“And I’m Cheryl,” the woman says, extending her hand. Malorie shakes it.
Cheryl’s expression is less welcoming than Tom’s and Felix’s. Her brown hair hides some of her face. She is wearing a tank top. She, too, looks like she’s been working.
“Jules, will you help me get this thing off?” Tom says. He is trying to remove his helmet, but the makeshift body armor is getting in the way. Jules helps him.
With the helmet off, Malorie gets a better look at him. His sandy blond hair is messy above his fair face. The suggestion of freckles gives him color. His beard is barely more than stubble, but his mustache is more pronounced. His plaid button-down shirt and brown slacks remind Malorie of a teacher she once had.
Seeing him for the first time, she hardly realizes he is looking at her belly.
“I don’t mean any offense, but are you pregnant?”
“Yes,” she says weakly, frightened that this will be a burden.
“Oh fuck,” Cheryl says. “You
“Cheryl,” Tom says, “you’re gonna scare her.”
“Look, Malorie, was it?” Cheryl says. “I’m not trying to come off as mean when I say this, but bringing a pregnant woman into this house is a real responsibility.”
Malorie is quiet. She looks from face to face, noting the expressions they make. They seem to be studying her. Deciding whether or not they are up to the task of housing someone who will eventually give birth. It suddenly strikes Malorie that she hadn’t thought of it in these terms. On the drive over, she didn’t think that this was where she might deliver her baby.
The tears are coming.
Cheryl shakes her head and, relenting, steps to her.
“My God,” she says. “Come here.”
“I wasn’t always alone,” Malorie says. “My sister, Shannon, was with me. She’s dead now. I left her.”
She is crying now. Through her blurred vision she sees the four men are watching her. They look compassionate. Instantly, Malorie recognizes they’re all grieving in their own ways.
“Come on,” Tom says. “Let’s show you the house. You can use the bedroom at the top of the stairs. I’ll sleep down here.”
“No,” Malorie says. “I couldn’t take a room from any of you.”
“I insist,” Tom says. “Cheryl sleeps at the end of the hall up there. Felix is in the room next to the one that will be yours. You’re pregnant, after all. We’ll help you with it the best we can.”
They are walking through a hall. They pass a bedroom on the left. Then a bathroom. Malorie catches her reflection in the mirror and quickly looks away. On the left, she sees a kitchen. On the counter are large buckets.
“This,” Tom says, “is the living room. We hang out a lot in here.”
Malorie turns to see his hand is gesturing toward the larger room. There is a couch. An end table with a telephone on it. Lamps. An easy chair. Carpet. A calendar is drawn in what looks like marker on the wall between framed paintings. The windows are covered by hanging black blankets.
Malorie looks up as a dog suddenly trots into the room. It’s a border collie. The dog looks at her curiously before stepping to her feet and waiting for her to pet him.

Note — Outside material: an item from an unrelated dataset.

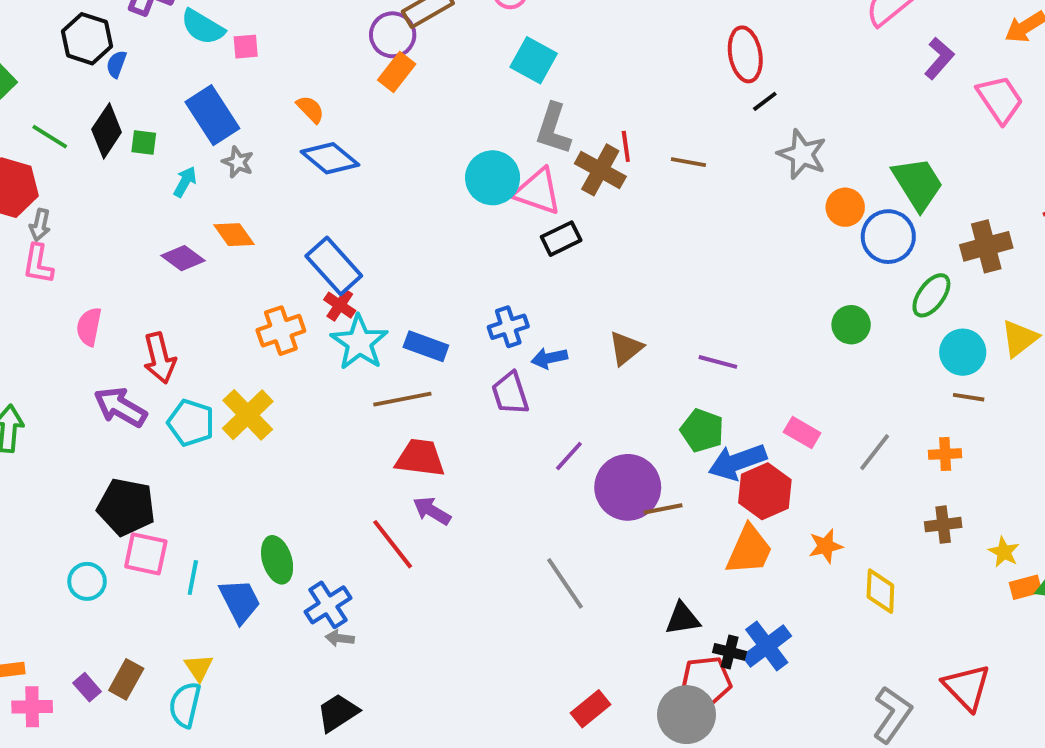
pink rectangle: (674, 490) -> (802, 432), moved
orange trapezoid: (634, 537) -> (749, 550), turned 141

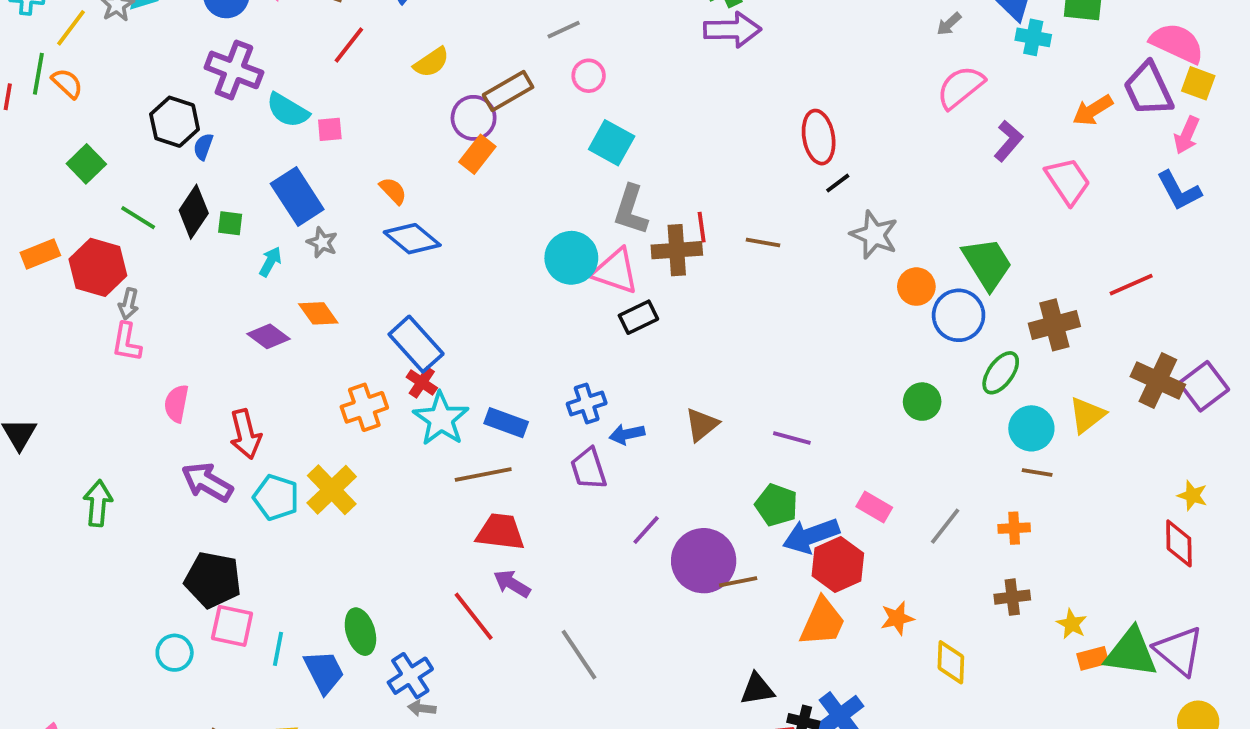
brown cross: (600, 170) -> (677, 250), turned -33
gray line: (565, 583) -> (579, 655), moved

“This is Victor,” Jules says. “He’s six years old now. I got him as a puppy.”
Malorie pets the dog. She thinks Shannon would have liked him. Then Jules leaves the room, carrying her suitcase up a flight of carpeted stairs. Along the walls, pictures hang. Some are photos, some are art. At the top, she sees him enter a bedroom. Even from down here she can see a blanket covers the window.

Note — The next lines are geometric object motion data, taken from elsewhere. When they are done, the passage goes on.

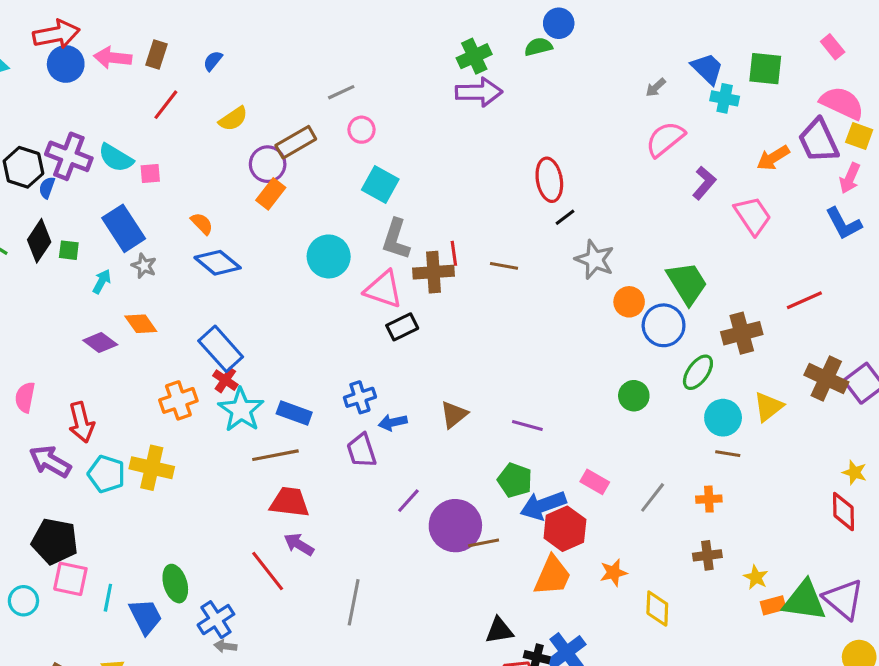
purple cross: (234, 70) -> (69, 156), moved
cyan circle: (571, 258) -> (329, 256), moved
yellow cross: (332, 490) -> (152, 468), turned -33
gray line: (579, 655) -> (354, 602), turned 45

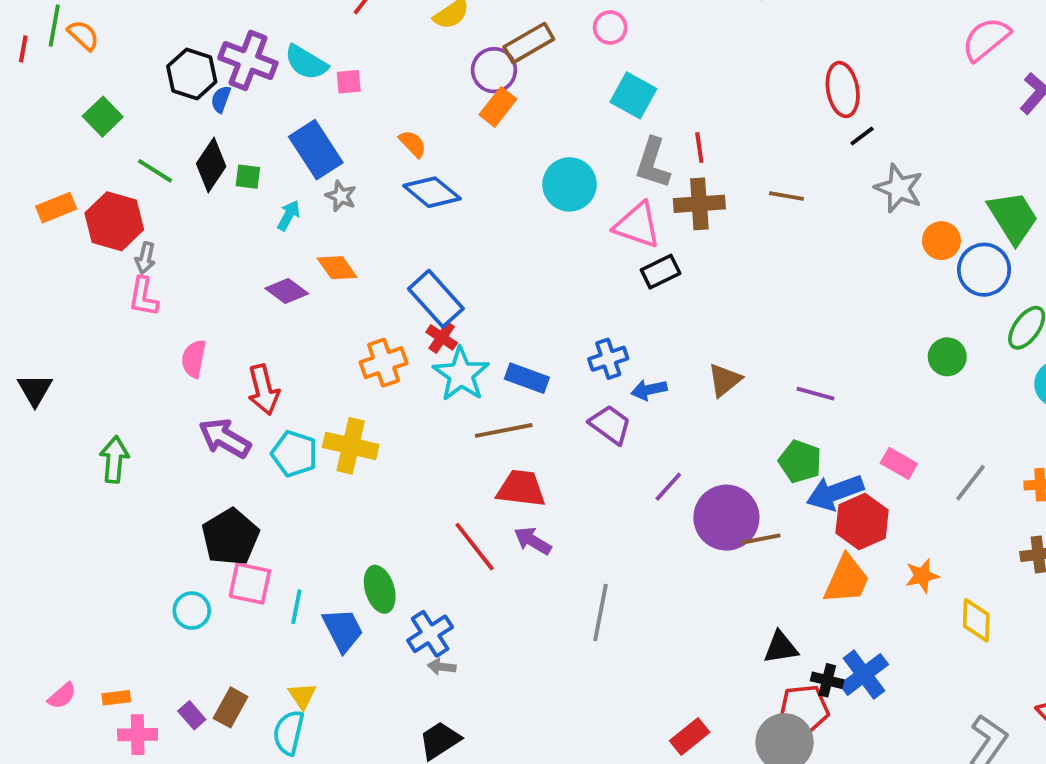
red line: (454, 253) -> (699, 148), moved
purple trapezoid: (362, 451) -> (610, 425), turned 144
black pentagon: (55, 541) -> (231, 537), turned 30
red line: (268, 571) -> (475, 547), moved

Cheryl walks her to the couch. There, Malorie sits, exhausted from sadness and shock. Cheryl and Don say they will prepare some food.

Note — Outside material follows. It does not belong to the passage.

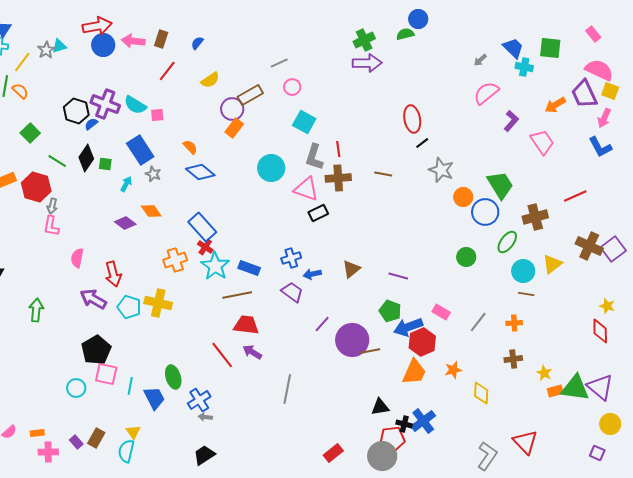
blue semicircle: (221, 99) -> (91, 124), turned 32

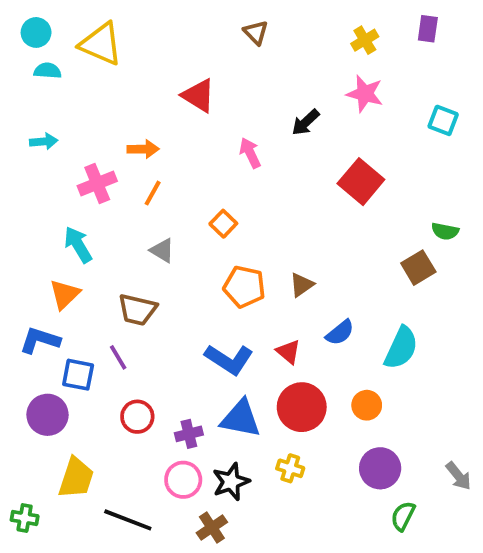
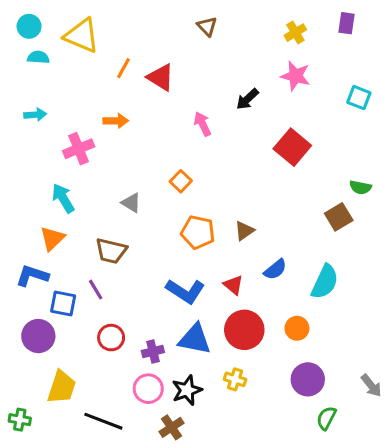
orange line: (153, 193) -> (123, 68), moved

“Canned goods,” Felix says. “We went on a run the day I arrived. This was just before the first incident was reported in the Upper Peninsula. The man at the store thought we were crazy. We’ve got enough to last us about three months still.”
“A little less than that now,” Don says, vanishing into the kitchen. Malorie wonders if he meant there were more mouths to feed because of her arrival.
Then, sitting beside her on the couch, Tom asks what things she saw on the drive over. He is curious about everything. Tom is the kind of man who would use any information she gives him, and she feels like the insignificant details she remembers are no help at all. She tells him about the dead dog. The mail truck. The empty storefronts and streets, and the abandoned car with the jacket.
“There are some things I’ll need to tell you,” Tom says. “First off, this house doesn’t belong to anybody here. The owner died. I’ll explain that to you later. There’s no Internet. It’s been down since we got here. We’re pretty sure the people who run the cell towers have stopped going to work. Or they’re dead. No mail comes anymore, and no newspapers. Have you checked your cell phone lately? Ours quit working about three weeks ago. But there is a landline, if you can believe the luck of that, although I don’t know who we’ll call.”
Cheryl enters the room, carrying a plate with carrots and peas. A small glass of water, too.